When the Obama administration set initial rules last December to determine what minimum benefits insurers must offer in plans sold to individuals and small groups starting in 2014, one provision stood out: Insurers selling small group and individual policies would have to provide at least one drug per class of drug. In other words, insurers could cover just one drug for cholesterol, one for high blood pressure or one drug for attention deficit disorder.
Some patient groups, the pharmaceutical industry and two dozen House Democrats argued that limit was too skimpy and should be expanded to at least two drugs per class as required under the Medicare prescription drug plan.
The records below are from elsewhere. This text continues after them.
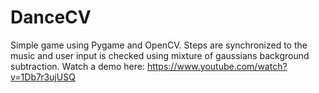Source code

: DanceCV
=======
Simple game using Pygame and OpenCV.
Steps are synchronized to the music and user input is checked using mixture of gaussians background subtraction.
Watch a demo here: https://www.youtube.com/watch?v=1Db7r3ujUSQ
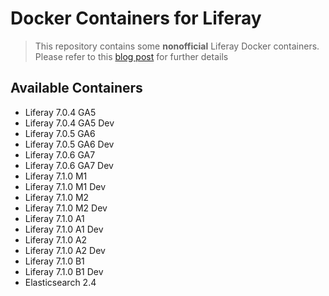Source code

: # Docker Containers for Liferay
> This repository contains some **nonofficial** Liferay Docker containers. Please refer to this [blog post](https://web.liferay.com/it/web/glassofwhiskey/blog/-/blogs/liferay-and-docker-dockerised-liferay-workspace) for further details

## Available Containers
- Liferay 7.0.4 GA5
- Liferay 7.0.4 GA5 Dev
- Liferay 7.0.5 GA6
- Liferay 7.0.5 GA6 Dev
- Liferay 7.0.6 GA7
- Liferay 7.0.6 GA7 Dev
- Liferay 7.1.0 M1
- Liferay 7.1.0 M1 Dev
- Liferay 7.1.0 M2
- Liferay 7.1.0 M2 Dev
- Liferay 7.1.0 A1
- Liferay 7.1.0 A1 Dev
- Liferay 7.1.0 A2
- Liferay 7.1.0 A2 Dev
- Liferay 7.1.0 B1
- Liferay 7.1.0 B1 Dev
- Elasticsearch 2.4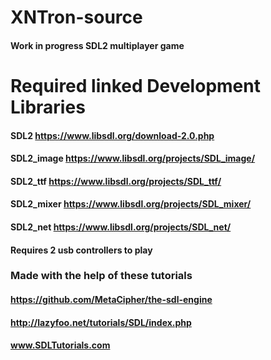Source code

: # XNTron-source
#### Work in progress SDL2 multiplayer game

# Required linked Development Libraries 
#### SDL2 https://www.libsdl.org/download-2.0.php
#### SDL2_image https://www.libsdl.org/projects/SDL_image/
#### SDL2_ttf https://www.libsdl.org/projects/SDL_ttf/
#### SDL2_mixer https://www.libsdl.org/projects/SDL_mixer/
#### SDL2_net https://www.libsdl.org/projects/SDL_net/

#### Requires 2 usb controllers to play

### Made with the help of these tutorials
#### https://github.com/MetaCipher/the-sdl-engine
#### http://lazyfoo.net/tutorials/SDL/index.php
#### www.SDLTutorials.com
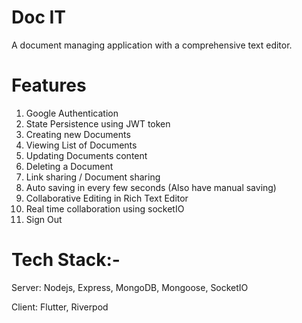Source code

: # Doc IT
A document managing application with a comprehensive text editor.

# Features
1) Google Authentication
2) State Persistence using JWT token
3) Creating new Documents
4) Viewing List of Documents
5) Updating Documents content
6) Deleting a Document
7) Link sharing / Document sharing
8) Auto saving in every few seconds (Also have manual saving)
9) Collaborative Editing in Rich Text Editor
10) Real time collaboration using socketIO
11) Sign Out

# Tech Stack:-
Server: Nodejs, Express, MongoDB, Mongoose, SocketIO

Client: Flutter, Riverpod

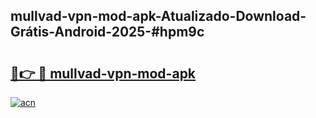 ## mullvad-vpn-mod-apk-Atualizado-Download-Grátis-Android-2025-#hpm9c

# <h2><a href="https://ainizakaria.my?title=mullvad-vpn-mod-apk&ref=20M">🔗👉 🔴 mullvad-vpn-mod-apk</a></h2>

[![acn](https://github.com/user-attachments/assets/0f9c940e-d8b0-45ae-aac7-cd30a18b3e1c)](https://ainizakaria.my?title=mullvad-vpn-mod-apk&ref=20M)

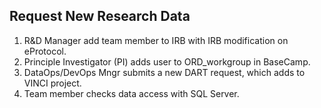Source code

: ## Request New Research Data

1. R&D Manager add team member to IRB with IRB modification on eProtocol.
2. Principle Investigator (PI) adds user to ORD_workgroup in BaseCamp.
3. DataOps/DevOps Mngr submits a new DART request, which adds to VINCI project.
4. Team member checks data access with SQL Server.
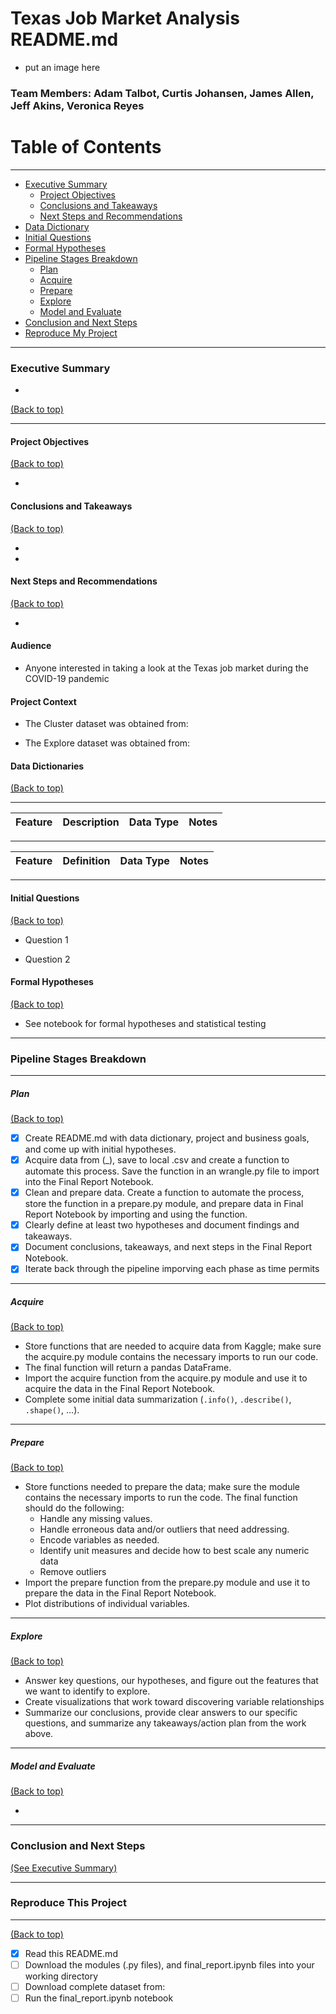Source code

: # Texas Job Market Analysis README.md

- put an image here

### Team Members: Adam Talbot, Curtis Johansen, James Allen, Jeff Akins, Veronica Reyes

# Table of Contents

---

- [Executive Summary](#executive-summary)
    - [Project Objectives](#project-objectives)
    - [Conclusions and Takeaways](#conclusions-and-takeaways)
    - [Next Steps and Recommendations](#next-steps-and-recommendations)    
- [Data Dictionary](#data-dictionary)
- [Initial Questions](#initial-questions)
- [Formal Hypotheses](#formal-hypotheses)
- [Pipeline Stages Breakdown](#pipeline-stages-breakdown)
    - [Plan](#plan)
    - [Acquire](#acquire)
    - [Prepare](#prepare)
    - [Explore](#explore)
    - [Model and Evaluate](#model-and-evaluate)
- [Conclusion and Next Steps](#conclusion-and-next-steps)
- [Reproduce My Project](#reproduce-my-project)

---

### Executive Summary

- 

[(Back to top)](#table-of-contents)

---

#### Project Objectives

[(Back to top)](#table-of-contents)

- 

#### Conclusions and Takeaways 

[(Back to top)](#table-of-contents)

- 

- 

#### Next Steps and Recommendations

[(Back to top)](#table-of-contents)

-

#### Audience
- Anyone interested in taking a look at the Texas job market during the COVID-19 pandemic

#### Project Context
- The Cluster dataset was obtained from:

- The Explore dataset was obtained from:

#### Data Dictionaries

[(Back to top)](#table-of-contents)

---

| Feature                        | Description                                                                                                            | Data Type | Notes |
| ------------------------------ | ---------------------------------------------------------------------------------------------------------------------- | --------- | ------------- |


---
| Feature | Definition | Data Type | Notes |
| ----- | ----- | ----- | ----- |


---

#### Initial Questions

[(Back to top)](#table-of-contents)

- Question 1

- Question 2

#### Formal Hypotheses

[(Back to top)](#table-of-contents)

- See notebook for formal hypotheses and statistical testing

---

### Pipeline Stages Breakdown

---

##### Plan

[(Back to top)](#table-of-contents)

- [x] Create README.md with data dictionary, project and business goals, and come up with initial hypotheses.
- [x] Acquire data from (_), save to local .csv and create a function to automate this process. Save the function in an wrangle.py file to import into the Final Report Notebook.
- [x] Clean and prepare data. Create a function to automate the process, store the function in a prepare.py module, and prepare data in Final Report Notebook by importing and using the function.
- [x] Clearly define at least two hypotheses and document findings and takeaways.
- [x] Document conclusions, takeaways, and next steps in the Final Report Notebook.
- [x] Iterate back through the pipeline imporving each phase as time permits
___

##### Acquire

[(Back to top)](#table-of-contents)

- Store functions that are needed to acquire data from Kaggle; make sure the acquire.py module contains the necessary imports to run our code.
- The final function will return a pandas DataFrame.
- Import the acquire function from the acquire.py module and use it to acquire the data in the Final Report Notebook.
- Complete some initial data summarization (`.info()`, `.describe()`, `.shape()`, ...).
___

##### Prepare

[(Back to top)](#table-of-contents)

- Store functions needed to prepare the data; make sure the module contains the necessary imports to run the code. The final function should do the following:
    - Handle any missing values.
    - Handle erroneous data and/or outliers that need addressing.
    - Encode variables as needed.
    - Identify unit measures and decide how to best scale any numeric data
    - Remove outliers
- Import the prepare function from the prepare.py module and use it to prepare the data in the Final Report Notebook.
- Plot distributions of individual variables.
___

##### Explore

[(Back to top)](#table-of-contents)

- Answer key questions, our hypotheses, and figure out the features that we want to identify to explore.
- Create visualizations that work toward discovering variable relationships 
- Summarize our conclusions, provide clear answers to our specific questions, and summarize any takeaways/action plan from the work above.
___

##### Model and Evaluate

[(Back to top)](#table-of-contents)

- 

---

### Conclusion and Next Steps

[(See Executive Summary)](#executive-summary)

---

### Reproduce This Project

---

[(Back to top)](#table-of-contents)
 
- [x] Read this README.md
- [ ] Download the modules (.py files), and final_report.ipynb files into your working directory
- [ ] Download complete dataset from:
- [ ] Run the final_report.ipynb notebook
But such concerns have declined as states choose benchmark health plans that will determine their minimum health insurance benefits. So far, the benchmark plans cover about 62 percent of the drugs available in different drug classes, Avalere Health found in analyzing eight plans. Coverage of drugs in the classes studied ranges from a low of 26 percent in California’s benchmark plan to a high of 93 percent in Mississippi’s likely benchmark.
“The eight state benchmark plans display a wide range of coverage of brand and generic drugs in the classes we examined,” said Bonnie Washington, senior vice president of Avalere Health.
The one-drug-per-class minimum was one way the Obama administration gave flexibility to insurers trying to hold down costs, said Caroline Pearson, a director at Avalere. “They set the bar so low that most commercial health plans will exceed the one drug per class to be attractive to consumers,” she said. About 20 states chose their benchmark plans by the Oct. 1 target date set by the U.S. Department of Health and Human Services and more than a dozen are still choosing.
Prescription drugs is one of 10 benefit categories of coverage required by the Affordable Care Act. The others include hospitalization, emergency services, maternity and mental health.